=== Recorded information ===
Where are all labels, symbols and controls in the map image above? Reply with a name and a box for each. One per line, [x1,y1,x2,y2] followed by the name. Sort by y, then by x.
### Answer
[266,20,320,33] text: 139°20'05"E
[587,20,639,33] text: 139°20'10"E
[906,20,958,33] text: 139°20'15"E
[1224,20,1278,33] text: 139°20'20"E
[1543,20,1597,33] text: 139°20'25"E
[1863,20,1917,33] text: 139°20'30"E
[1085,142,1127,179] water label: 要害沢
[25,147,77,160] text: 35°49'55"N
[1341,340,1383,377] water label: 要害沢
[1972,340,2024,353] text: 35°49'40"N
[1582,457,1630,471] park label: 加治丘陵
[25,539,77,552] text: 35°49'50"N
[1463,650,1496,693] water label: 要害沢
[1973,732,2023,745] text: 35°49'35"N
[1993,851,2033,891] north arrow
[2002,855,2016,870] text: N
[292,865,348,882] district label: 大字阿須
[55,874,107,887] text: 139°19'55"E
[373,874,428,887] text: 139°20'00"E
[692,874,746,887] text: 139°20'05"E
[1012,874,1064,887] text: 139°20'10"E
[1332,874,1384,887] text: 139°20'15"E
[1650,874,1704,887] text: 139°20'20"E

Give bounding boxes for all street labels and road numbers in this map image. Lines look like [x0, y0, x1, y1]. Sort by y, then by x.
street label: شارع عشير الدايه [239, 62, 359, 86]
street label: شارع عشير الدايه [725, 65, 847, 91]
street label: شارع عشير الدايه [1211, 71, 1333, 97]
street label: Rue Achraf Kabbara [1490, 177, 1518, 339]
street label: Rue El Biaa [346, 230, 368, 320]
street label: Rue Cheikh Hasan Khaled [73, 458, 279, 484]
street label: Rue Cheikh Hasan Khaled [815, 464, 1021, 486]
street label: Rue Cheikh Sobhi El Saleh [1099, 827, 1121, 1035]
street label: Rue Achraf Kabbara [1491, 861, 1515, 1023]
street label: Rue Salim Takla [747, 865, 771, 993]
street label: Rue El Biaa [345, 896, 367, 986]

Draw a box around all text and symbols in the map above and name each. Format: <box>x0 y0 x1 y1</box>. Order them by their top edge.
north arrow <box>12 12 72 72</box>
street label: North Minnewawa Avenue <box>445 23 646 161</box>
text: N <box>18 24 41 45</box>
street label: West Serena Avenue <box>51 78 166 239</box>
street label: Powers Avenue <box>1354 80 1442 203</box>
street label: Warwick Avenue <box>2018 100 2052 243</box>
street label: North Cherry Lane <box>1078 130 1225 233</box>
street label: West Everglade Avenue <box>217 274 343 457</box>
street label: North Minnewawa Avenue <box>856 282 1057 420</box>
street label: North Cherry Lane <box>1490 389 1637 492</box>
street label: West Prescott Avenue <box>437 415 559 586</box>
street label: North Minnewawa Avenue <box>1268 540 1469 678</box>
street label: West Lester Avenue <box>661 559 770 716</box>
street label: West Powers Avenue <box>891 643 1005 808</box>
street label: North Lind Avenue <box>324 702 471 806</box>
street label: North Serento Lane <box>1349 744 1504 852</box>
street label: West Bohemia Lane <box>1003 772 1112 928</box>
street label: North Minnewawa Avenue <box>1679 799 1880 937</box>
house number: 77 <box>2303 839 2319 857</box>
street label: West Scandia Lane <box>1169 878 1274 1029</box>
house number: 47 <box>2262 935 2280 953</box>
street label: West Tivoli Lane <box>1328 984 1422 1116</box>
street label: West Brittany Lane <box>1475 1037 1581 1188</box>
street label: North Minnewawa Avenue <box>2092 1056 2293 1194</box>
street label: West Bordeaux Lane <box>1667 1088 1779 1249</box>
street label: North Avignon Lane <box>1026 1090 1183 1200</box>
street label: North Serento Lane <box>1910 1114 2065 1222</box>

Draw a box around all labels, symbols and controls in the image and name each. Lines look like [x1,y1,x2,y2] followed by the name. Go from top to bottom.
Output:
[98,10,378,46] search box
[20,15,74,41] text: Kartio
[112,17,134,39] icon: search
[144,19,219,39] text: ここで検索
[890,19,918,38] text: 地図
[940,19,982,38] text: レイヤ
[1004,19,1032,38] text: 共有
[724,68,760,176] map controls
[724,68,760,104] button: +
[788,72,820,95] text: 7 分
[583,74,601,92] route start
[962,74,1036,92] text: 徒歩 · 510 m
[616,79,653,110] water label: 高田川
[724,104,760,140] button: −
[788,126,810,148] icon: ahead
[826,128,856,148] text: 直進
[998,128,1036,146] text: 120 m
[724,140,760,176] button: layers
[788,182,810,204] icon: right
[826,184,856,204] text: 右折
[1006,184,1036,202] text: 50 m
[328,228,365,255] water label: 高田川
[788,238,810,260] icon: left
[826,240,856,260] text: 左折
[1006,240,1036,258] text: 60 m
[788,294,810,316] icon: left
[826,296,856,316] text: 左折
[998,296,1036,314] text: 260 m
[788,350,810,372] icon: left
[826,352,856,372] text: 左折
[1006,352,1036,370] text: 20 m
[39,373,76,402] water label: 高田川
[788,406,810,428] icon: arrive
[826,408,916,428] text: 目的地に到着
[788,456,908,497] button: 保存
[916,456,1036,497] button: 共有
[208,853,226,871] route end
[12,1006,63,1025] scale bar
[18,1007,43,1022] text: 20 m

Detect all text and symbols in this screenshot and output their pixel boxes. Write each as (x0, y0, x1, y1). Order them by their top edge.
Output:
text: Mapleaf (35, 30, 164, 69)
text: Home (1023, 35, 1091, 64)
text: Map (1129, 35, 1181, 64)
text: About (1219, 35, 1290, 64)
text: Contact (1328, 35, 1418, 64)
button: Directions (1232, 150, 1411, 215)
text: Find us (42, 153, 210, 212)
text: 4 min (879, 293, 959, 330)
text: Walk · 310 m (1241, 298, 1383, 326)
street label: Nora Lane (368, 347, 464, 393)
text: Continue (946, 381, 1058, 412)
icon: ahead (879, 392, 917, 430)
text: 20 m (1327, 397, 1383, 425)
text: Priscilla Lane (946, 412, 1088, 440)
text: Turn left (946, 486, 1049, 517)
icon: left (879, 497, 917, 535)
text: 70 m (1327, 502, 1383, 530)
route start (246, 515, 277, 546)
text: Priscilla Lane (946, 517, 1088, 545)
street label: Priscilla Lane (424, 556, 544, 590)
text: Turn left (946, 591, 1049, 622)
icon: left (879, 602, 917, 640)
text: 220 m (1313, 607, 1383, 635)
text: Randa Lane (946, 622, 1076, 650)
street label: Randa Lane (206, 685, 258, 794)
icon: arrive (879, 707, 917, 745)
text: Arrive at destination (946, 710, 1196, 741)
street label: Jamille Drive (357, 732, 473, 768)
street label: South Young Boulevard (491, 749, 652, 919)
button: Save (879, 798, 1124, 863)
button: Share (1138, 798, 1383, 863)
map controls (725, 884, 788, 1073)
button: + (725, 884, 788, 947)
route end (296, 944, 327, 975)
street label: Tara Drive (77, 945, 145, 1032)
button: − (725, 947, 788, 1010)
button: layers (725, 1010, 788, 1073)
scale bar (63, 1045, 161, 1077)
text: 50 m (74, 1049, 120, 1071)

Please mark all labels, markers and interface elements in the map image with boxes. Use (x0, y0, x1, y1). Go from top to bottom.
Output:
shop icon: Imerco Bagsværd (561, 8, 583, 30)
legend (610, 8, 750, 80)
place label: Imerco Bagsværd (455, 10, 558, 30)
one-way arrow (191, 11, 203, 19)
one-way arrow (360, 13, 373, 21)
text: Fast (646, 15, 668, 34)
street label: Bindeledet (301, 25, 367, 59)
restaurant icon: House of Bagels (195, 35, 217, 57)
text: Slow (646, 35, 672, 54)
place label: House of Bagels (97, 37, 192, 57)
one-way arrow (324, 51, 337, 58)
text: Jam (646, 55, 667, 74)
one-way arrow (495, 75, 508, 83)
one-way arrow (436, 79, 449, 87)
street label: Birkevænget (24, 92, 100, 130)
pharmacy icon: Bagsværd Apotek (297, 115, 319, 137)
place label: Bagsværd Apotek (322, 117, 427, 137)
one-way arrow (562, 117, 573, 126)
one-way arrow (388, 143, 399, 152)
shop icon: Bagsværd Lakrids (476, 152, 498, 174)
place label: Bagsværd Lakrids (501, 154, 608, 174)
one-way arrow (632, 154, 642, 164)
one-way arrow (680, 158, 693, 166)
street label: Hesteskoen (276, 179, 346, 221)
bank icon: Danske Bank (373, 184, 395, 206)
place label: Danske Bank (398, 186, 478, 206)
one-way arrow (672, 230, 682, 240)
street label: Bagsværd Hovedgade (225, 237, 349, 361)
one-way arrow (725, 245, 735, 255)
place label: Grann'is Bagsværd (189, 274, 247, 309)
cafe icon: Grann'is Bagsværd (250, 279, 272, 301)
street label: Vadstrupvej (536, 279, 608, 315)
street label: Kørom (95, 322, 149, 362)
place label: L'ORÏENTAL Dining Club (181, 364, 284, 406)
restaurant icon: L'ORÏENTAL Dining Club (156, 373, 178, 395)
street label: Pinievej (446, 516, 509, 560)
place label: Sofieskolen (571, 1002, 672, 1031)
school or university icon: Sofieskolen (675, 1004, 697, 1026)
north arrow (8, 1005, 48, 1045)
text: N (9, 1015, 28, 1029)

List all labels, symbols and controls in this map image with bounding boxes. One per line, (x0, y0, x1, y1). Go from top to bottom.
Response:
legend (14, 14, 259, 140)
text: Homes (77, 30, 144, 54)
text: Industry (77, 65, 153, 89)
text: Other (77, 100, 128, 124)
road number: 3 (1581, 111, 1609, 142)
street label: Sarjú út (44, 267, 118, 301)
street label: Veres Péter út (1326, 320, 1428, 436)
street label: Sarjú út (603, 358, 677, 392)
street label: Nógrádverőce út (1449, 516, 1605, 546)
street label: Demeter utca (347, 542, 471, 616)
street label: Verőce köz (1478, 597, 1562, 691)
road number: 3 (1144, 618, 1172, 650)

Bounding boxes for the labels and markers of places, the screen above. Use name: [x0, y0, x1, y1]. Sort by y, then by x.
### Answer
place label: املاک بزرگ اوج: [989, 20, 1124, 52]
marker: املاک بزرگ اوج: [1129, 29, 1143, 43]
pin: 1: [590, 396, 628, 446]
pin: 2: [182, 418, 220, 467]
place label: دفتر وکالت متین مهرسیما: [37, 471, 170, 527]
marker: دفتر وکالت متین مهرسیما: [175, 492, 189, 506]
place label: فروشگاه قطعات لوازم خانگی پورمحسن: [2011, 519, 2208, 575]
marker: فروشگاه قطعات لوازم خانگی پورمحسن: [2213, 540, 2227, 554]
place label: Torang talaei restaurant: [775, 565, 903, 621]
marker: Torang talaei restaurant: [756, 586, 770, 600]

=== Your objective ===
Look above for the line containing "Draw a box around all text". Output from there through the line containing "Draw a box around all labels, symbols", exactly and inclusively.

=== Solution to this task ===
Draw a box around all text and symbols in the map above and name each. Format: <box>x0 y0 x1 y1</box>. Order them by their top edge.
north arrow <box>12 12 72 72</box>
street label: North Minnewawa Avenue <box>445 23 646 161</box>
text: N <box>18 24 41 45</box>
street label: West Serena Avenue <box>51 78 166 239</box>
street label: Powers Avenue <box>1354 80 1442 203</box>
street label: Warwick Avenue <box>2018 100 2052 243</box>
street label: North Cherry Lane <box>1078 130 1225 233</box>
street label: West Everglade Avenue <box>217 274 343 457</box>
street label: North Minnewawa Avenue <box>856 282 1057 420</box>
street label: North Cherry Lane <box>1490 389 1637 492</box>
street label: West Prescott Avenue <box>437 415 559 586</box>
street label: North Minnewawa Avenue <box>1268 540 1469 678</box>
street label: West Lester Avenue <box>661 559 770 716</box>
street label: West Powers Avenue <box>891 643 1005 808</box>
street label: North Lind Avenue <box>324 702 471 806</box>
street label: North Serento Lane <box>1349 744 1504 852</box>
street label: West Bohemia Lane <box>1003 772 1112 928</box>
street label: North Minnewawa Avenue <box>1679 799 1880 937</box>
house number: 77 <box>2303 839 2319 857</box>
street label: West Scandia Lane <box>1169 878 1274 1029</box>
house number: 47 <box>2262 935 2280 953</box>
street label: West Tivoli Lane <box>1328 984 1422 1116</box>
street label: West Brittany Lane <box>1475 1037 1581 1188</box>
street label: North Minnewawa Avenue <box>2092 1056 2293 1194</box>
street label: West Bordeaux Lane <box>1667 1088 1779 1249</box>
street label: North Avignon Lane <box>1026 1090 1183 1200</box>
street label: North Serento Lane <box>1910 1114 2065 1222</box>

Draw a box around all labels, symbols and controls in the image and name each. Lines look like [x1,y1,x2,y2] followed by the name. Go from top to bottom.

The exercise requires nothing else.